### Requirement
If anything in the data looks odd, keep it anyway and write the whole listing out unchanged.

### Given records
----------------------------------------
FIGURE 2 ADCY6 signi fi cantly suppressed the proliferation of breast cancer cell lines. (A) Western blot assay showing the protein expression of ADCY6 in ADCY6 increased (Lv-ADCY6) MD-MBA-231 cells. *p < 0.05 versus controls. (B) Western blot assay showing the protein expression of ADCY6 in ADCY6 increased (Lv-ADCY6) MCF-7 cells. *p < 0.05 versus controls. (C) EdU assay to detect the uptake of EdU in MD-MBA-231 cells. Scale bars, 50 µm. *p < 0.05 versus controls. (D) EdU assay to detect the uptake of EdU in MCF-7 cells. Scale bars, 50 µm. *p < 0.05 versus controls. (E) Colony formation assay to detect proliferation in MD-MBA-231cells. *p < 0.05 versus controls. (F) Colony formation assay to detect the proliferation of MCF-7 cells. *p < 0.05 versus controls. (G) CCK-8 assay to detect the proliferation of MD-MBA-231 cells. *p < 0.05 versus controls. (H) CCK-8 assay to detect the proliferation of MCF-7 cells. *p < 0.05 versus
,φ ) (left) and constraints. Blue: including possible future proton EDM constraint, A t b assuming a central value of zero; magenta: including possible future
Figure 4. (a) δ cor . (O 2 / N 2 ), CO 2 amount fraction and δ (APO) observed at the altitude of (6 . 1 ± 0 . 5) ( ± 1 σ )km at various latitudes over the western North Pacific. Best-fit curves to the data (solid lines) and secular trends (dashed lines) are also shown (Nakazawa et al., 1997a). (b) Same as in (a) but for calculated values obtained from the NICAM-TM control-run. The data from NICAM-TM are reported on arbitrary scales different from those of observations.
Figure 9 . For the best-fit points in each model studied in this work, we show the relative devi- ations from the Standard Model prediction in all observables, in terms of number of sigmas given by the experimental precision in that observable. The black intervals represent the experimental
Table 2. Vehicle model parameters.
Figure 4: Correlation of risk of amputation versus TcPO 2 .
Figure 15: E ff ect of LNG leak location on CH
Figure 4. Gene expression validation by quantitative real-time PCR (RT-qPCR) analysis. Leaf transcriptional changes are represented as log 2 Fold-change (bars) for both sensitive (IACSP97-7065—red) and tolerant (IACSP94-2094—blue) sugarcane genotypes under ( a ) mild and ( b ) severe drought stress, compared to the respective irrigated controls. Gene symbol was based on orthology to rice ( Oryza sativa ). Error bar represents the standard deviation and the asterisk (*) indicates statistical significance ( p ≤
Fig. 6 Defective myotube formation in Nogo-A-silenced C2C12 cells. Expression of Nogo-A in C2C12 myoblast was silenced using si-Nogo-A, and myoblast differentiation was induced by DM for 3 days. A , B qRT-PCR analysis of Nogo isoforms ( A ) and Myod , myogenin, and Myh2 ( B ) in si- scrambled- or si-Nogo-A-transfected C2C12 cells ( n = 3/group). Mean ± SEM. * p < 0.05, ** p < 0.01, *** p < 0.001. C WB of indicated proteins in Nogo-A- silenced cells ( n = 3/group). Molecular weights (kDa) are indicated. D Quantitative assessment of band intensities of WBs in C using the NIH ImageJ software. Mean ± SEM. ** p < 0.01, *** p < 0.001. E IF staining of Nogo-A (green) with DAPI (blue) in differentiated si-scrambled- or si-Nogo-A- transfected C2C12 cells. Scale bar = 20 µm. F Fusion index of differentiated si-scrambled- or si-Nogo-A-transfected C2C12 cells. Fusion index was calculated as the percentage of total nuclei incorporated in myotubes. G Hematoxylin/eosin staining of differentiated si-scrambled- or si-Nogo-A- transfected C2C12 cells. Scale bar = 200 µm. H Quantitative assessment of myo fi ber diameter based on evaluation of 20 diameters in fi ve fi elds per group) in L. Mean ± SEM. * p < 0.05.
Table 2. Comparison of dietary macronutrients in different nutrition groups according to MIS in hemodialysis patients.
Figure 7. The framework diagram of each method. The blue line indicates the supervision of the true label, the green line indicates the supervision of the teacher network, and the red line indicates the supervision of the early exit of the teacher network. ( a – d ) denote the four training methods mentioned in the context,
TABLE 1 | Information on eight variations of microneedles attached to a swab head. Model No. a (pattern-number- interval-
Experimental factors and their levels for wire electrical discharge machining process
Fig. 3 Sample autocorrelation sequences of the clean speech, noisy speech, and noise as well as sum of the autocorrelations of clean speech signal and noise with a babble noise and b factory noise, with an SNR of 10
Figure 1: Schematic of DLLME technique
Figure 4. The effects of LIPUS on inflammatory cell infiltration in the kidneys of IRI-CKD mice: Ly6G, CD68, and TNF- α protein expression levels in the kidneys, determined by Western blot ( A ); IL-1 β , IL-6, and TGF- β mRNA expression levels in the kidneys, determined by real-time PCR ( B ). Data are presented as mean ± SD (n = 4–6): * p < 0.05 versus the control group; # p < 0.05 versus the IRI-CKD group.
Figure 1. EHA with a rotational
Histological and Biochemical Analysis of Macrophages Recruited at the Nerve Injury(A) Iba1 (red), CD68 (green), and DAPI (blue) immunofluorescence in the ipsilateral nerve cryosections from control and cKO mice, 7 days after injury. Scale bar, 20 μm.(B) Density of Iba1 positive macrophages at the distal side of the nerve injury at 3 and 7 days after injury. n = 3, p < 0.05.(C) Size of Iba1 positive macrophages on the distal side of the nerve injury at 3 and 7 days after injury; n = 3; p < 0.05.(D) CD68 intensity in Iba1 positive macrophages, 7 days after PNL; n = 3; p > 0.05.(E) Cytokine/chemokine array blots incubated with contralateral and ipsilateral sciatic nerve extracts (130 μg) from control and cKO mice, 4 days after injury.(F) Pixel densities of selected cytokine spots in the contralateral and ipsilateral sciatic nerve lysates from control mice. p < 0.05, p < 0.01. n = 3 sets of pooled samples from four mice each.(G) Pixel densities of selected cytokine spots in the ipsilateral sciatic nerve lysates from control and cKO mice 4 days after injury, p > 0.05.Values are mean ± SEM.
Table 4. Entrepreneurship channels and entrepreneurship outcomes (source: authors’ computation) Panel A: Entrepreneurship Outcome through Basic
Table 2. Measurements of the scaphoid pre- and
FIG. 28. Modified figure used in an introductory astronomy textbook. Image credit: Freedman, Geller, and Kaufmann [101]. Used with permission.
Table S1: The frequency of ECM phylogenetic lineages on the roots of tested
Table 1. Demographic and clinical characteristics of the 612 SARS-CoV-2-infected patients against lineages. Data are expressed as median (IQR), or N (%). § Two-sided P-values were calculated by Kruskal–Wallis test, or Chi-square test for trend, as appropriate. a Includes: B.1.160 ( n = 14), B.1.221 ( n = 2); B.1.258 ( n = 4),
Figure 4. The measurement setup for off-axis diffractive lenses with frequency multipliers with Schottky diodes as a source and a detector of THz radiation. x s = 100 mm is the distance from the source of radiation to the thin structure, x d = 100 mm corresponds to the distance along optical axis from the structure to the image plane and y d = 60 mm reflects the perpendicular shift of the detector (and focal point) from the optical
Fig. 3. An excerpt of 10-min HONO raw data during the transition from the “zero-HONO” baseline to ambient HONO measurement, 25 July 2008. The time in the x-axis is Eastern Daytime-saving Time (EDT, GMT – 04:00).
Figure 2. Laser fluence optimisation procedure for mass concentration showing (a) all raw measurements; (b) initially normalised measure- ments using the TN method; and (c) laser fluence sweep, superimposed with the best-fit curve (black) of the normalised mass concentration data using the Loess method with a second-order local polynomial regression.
----------------------------------------
### Task answer
FIGURE 2 ADCY6 signi fi cantly suppressed the proliferation of breast cancer cell lines. (A) Western blot assay showing the protein expression of ADCY6 in ADCY6 increased (Lv-ADCY6) MD-MBA-231 cells. *p < 0.05 versus controls. (B) Western blot assay showing the protein expression of ADCY6 in ADCY6 increased (Lv-ADCY6) MCF-7 cells. *p < 0.05 versus controls. (C) EdU assay to detect the uptake of EdU in MD-MBA-231 cells. Scale bars, 50 µm. *p < 0.05 versus controls. (D) EdU assay to detect the uptake of EdU in MCF-7 cells. Scale bars, 50 µm. *p < 0.05 versus controls. (E) Colony formation assay to detect proliferation in MD-MBA-231cells. *p < 0.05 versus controls. (F) Colony formation assay to detect the proliferation of MCF-7 cells. *p < 0.05 versus controls. (G) CCK-8 assay to detect the proliferation of MD-MBA-231 cells. *p < 0.05 versus controls. (H) CCK-8 assay to detect the proliferation of MCF-7 cells. *p < 0.05 versus
,φ ) (left) and constraints. Blue: including possible future proton EDM constraint, A t b assuming a central value of zero; magenta: including possible future
Figure 4. (a) δ cor . (O 2 / N 2 ), CO 2 amount fraction and δ (APO) observed at the altitude of (6 . 1 ± 0 . 5) ( ± 1 σ )km at various latitudes over the western North Pacific. Best-fit curves to the data (solid lines) and secular trends (dashed lines) are also shown (Nakazawa et al., 1997a). (b) Same as in (a) but for calculated values obtained from the NICAM-TM control-run. The data from NICAM-TM are reported on arbitrary scales different from those of observations.
Figure 9 . For the best-fit points in each model studied in this work, we show the relative devi- ations from the Standard Model prediction in all observables, in terms of number of sigmas given by the experimental precision in that observable. The black intervals represent the experimental
Table 2. Vehicle model parameters.
Figure 4: Correlation of risk of amputation versus TcPO 2 .
Figure 15: E ff ect of LNG leak location on CH
Figure 4. Gene expression validation by quantitative real-time PCR (RT-qPCR) analysis. Leaf transcriptional changes are represented as log 2 Fold-change (bars) for both sensitive (IACSP97-7065—red) and tolerant (IACSP94-2094—blue) sugarcane genotypes under ( a ) mild and ( b ) severe drought stress, compared to the respective irrigated controls. Gene symbol was based on orthology to rice ( Oryza sativa ). Error bar represents the standard deviation and the asterisk (*) indicates statistical significance ( p ≤
Fig. 6 Defective myotube formation in Nogo-A-silenced C2C12 cells. Expression of Nogo-A in C2C12 myoblast was silenced using si-Nogo-A, and myoblast differentiation was induced by DM for 3 days. A , B qRT-PCR analysis of Nogo isoforms ( A ) and Myod , myogenin, and Myh2 ( B ) in si- scrambled- or si-Nogo-A-transfected C2C12 cells ( n = 3/group). Mean ± SEM. * p < 0.05, ** p < 0.01, *** p < 0.001. C WB of indicated proteins in Nogo-A- silenced cells ( n = 3/group). Molecular weights (kDa) are indicated. D Quantitative assessment of band intensities of WBs in C using the NIH ImageJ software. Mean ± SEM. ** p < 0.01, *** p < 0.001. E IF staining of Nogo-A (green) with DAPI (blue) in differentiated si-scrambled- or si-Nogo-A- transfected C2C12 cells. Scale bar = 20 µm. F Fusion index of differentiated si-scrambled- or si-Nogo-A-transfected C2C12 cells. Fusion index was calculated as the percentage of total nuclei incorporated in myotubes. G Hematoxylin/eosin staining of differentiated si-scrambled- or si-Nogo-A- transfected C2C12 cells. Scale bar = 200 µm. H Quantitative assessment of myo fi ber diameter based on evaluation of 20 diameters in fi ve fi elds per group) in L. Mean ± SEM. * p < 0.05.
Table 2. Comparison of dietary macronutrients in different nutrition groups according to MIS in hemodialysis patients.
Figure 7. The framework diagram of each method. The blue line indicates the supervision of the true label, the green line indicates the supervision of the teacher network, and the red line indicates the supervision of the early exit of the teacher network. ( a – d ) denote the four training methods mentioned in the context,
TABLE 1 | Information on eight variations of microneedles attached to a swab head. Model No. a (pattern-number- interval-
Experimental factors and their levels for wire electrical discharge machining process
Fig. 3 Sample autocorrelation sequences of the clean speech, noisy speech, and noise as well as sum of the autocorrelations of clean speech signal and noise with a babble noise and b factory noise, with an SNR of 10
Figure 1: Schematic of DLLME technique
Figure 4. The effects of LIPUS on inflammatory cell infiltration in the kidneys of IRI-CKD mice: Ly6G, CD68, and TNF- α protein expression levels in the kidneys, determined by Western blot ( A ); IL-1 β , IL-6, and TGF- β mRNA expression levels in the kidneys, determined by real-time PCR ( B ). Data are presented as mean ± SD (n = 4–6): * p < 0.05 versus the control group; # p < 0.05 versus the IRI-CKD group.
Figure 1. EHA with a rotational
Histological and Biochemical Analysis of Macrophages Recruited at the Nerve Injury(A) Iba1 (red), CD68 (green), and DAPI (blue) immunofluorescence in the ipsilateral nerve cryosections from control and cKO mice, 7 days after injury. Scale bar, 20 μm.(B) Density of Iba1 positive macrophages at the distal side of the nerve injury at 3 and 7 days after injury. n = 3, p < 0.05.(C) Size of Iba1 positive macrophages on the distal side of the nerve injury at 3 and 7 days after injury; n = 3; p < 0.05.(D) CD68 intensity in Iba1 positive macrophages, 7 days after PNL; n = 3; p > 0.05.(E) Cytokine/chemokine array blots incubated with contralateral and ipsilateral sciatic nerve extracts (130 μg) from control and cKO mice, 4 days after injury.(F) Pixel densities of selected cytokine spots in the contralateral and ipsilateral sciatic nerve lysates from control mice. p < 0.05, p < 0.01. n = 3 sets of pooled samples from four mice each.(G) Pixel densities of selected cytokine spots in the ipsilateral sciatic nerve lysates from control and cKO mice 4 days after injury, p > 0.05.Values are mean ± SEM.
Table 4. Entrepreneurship channels and entrepreneurship outcomes (source: authors’ computation) Panel A: Entrepreneurship Outcome through Basic
Table 2. Measurements of the scaphoid pre- and
FIG. 28. Modified figure used in an introductory astronomy textbook. Image credit: Freedman, Geller, and Kaufmann [101]. Used with permission.
Table S1: The frequency of ECM phylogenetic lineages on the roots of tested
Table 1. Demographic and clinical characteristics of the 612 SARS-CoV-2-infected patients against lineages. Data are expressed as median (IQR), or N (%). § Two-sided P-values were calculated by Kruskal–Wallis test, or Chi-square test for trend, as appropriate. a Includes: B.1.160 ( n = 14), B.1.221 ( n = 2); B.1.258 ( n = 4),
Figure 4. The measurement setup for off-axis diffractive lenses with frequency multipliers with Schottky diodes as a source and a detector of THz radiation. x s = 100 mm is the distance from the source of radiation to the thin structure, x d = 100 mm corresponds to the distance along optical axis from the structure to the image plane and y d = 60 mm reflects the perpendicular shift of the detector (and focal point) from the optical
Fig. 3. An excerpt of 10-min HONO raw data during the transition from the “zero-HONO” baseline to ambient HONO measurement, 25 July 2008. The time in the x-axis is Eastern Daytime-saving Time (EDT, GMT – 04:00).
Figure 2. Laser fluence optimisation procedure for mass concentration showing (a) all raw measurements; (b) initially normalised measure- ments using the TN method; and (c) laser fluence sweep, superimposed with the best-fit curve (black) of the normalised mass concentration data using the Loess method with a second-order local polynomial regression.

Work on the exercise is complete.